# Task details
Extract every line in the data that contains the string "values". Case counts when matching.

# Material shown
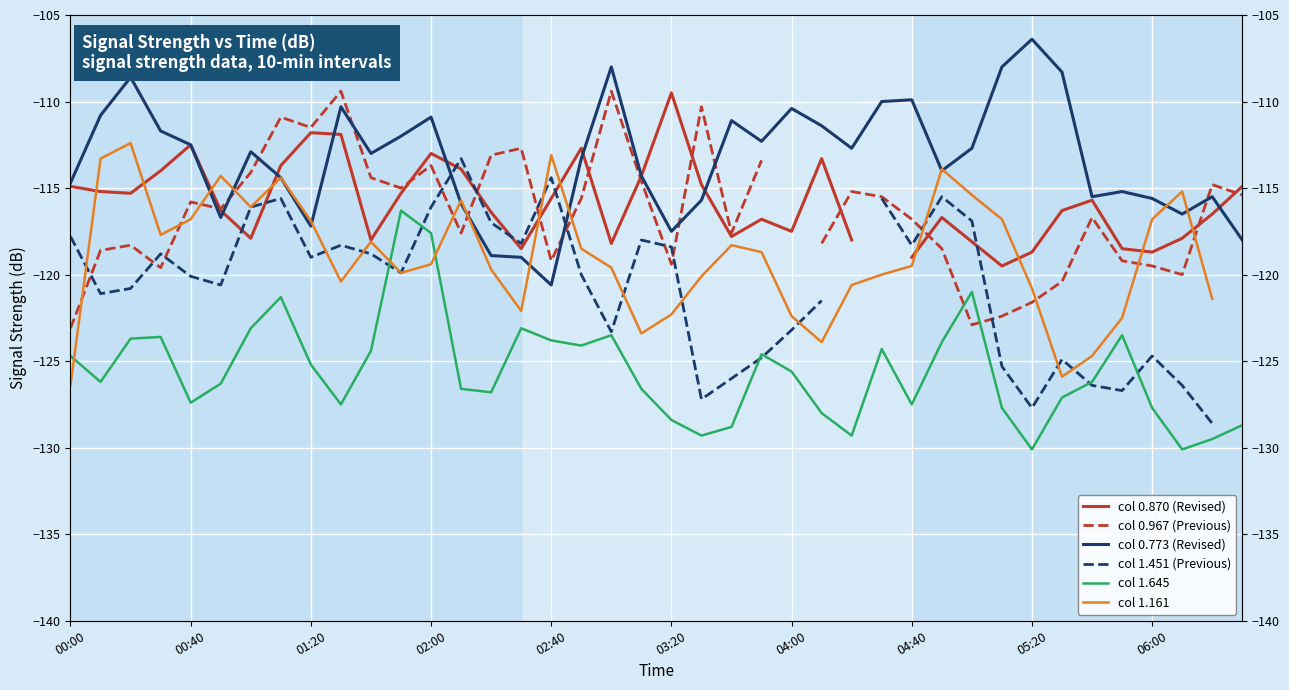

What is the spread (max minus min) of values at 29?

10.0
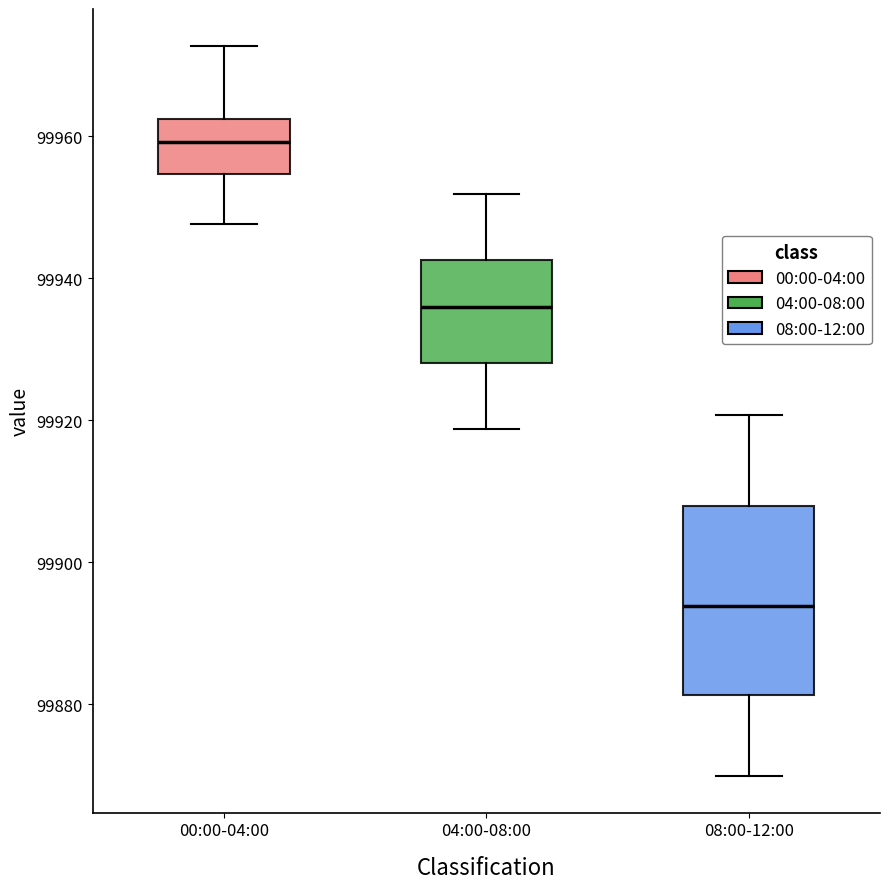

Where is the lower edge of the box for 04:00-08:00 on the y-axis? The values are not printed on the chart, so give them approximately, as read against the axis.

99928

==

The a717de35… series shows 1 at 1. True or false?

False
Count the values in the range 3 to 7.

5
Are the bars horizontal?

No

# Solution to this task
What is the spread (max minus min) of values at 29?
Where is the lower edge of the box for 04:00-08:00 on the y-axis? The values are not printed on the chart, so give them approximately, as read against the axis.
Count the values in the range 3 to 7.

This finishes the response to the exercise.